- DIRECTIONS FOR THIS TASK
If an entry contains a picture, leave the picture out and reproduce everything else in the records below exactly.

━━━ TASK MATERIAL ━━━

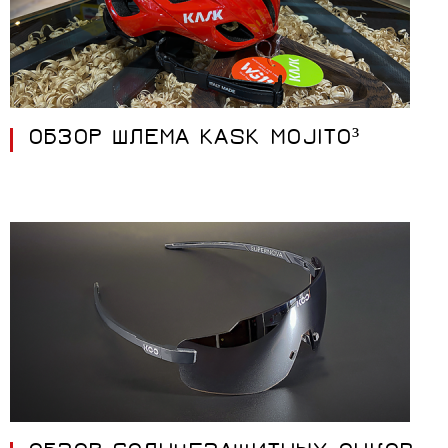
ОБЗОР ШЛЕМА KASK MOJITO³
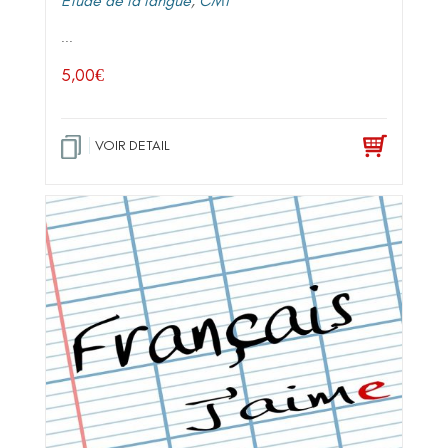
Etude de la langue
,
CM1
...
5,00
€
VOIR DETAIL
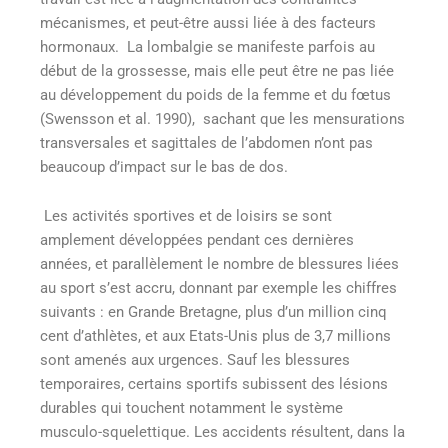
mécanismes, et peut-être aussi liée à des facteurs
hormonaux. La lombalgie se manifeste parfois au
début de la grossesse, mais elle peut être ne pas liée
au développement du poids de la femme et du fœtus
(Swensson et al. 1990), sachant que les mensurations
transversales et sagittales de l’abdomen n’ont pas
beaucoup d’impact sur le bas de dos.
Les activités sportives et de loisirs se sont
amplement développées pendant ces dernières
années, et parallèlement le nombre de blessures liées
au sport s’est accru, donnant par exemple les chiffres
suivants : en Grande Bretagne, plus d’un million cinq
cent d’athlètes, et aux Etats-Unis plus de 3,7 millions
sont amenés aux urgences. Sauf les blessures
temporaires, certains sportifs subissent des lésions
durables qui touchent notamment le système
musculo-squelettique. Les accidents résultent, dans la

━━━

- RESPONSE
ОБЗОР ШЛЕМА KASK MOJITO³
Etude de la langue
,
CM1
...
5,00
€
VOIR DETAIL
mécanismes, et peut-être aussi liée à des facteurs
hormonaux. La lombalgie se manifeste parfois au
début de la grossesse, mais elle peut être ne pas liée
au développement du poids de la femme et du fœtus
(Swensson et al. 1990), sachant que les mensurations
transversales et sagittales de l’abdomen n’ont pas
beaucoup d’impact sur le bas de dos.
Les activités sportives et de loisirs se sont
amplement développées pendant ces dernières
années, et parallèlement le nombre de blessures liées
au sport s’est accru, donnant par exemple les chiffres
suivants : en Grande Bretagne, plus d’un million cinq
cent d’athlètes, et aux Etats-Unis plus de 3,7 millions
sont amenés aux urgences. Sauf les blessures
temporaires, certains sportifs subissent des lésions
durables qui touchent notamment le système
musculo-squelettique. Les accidents résultent, dans la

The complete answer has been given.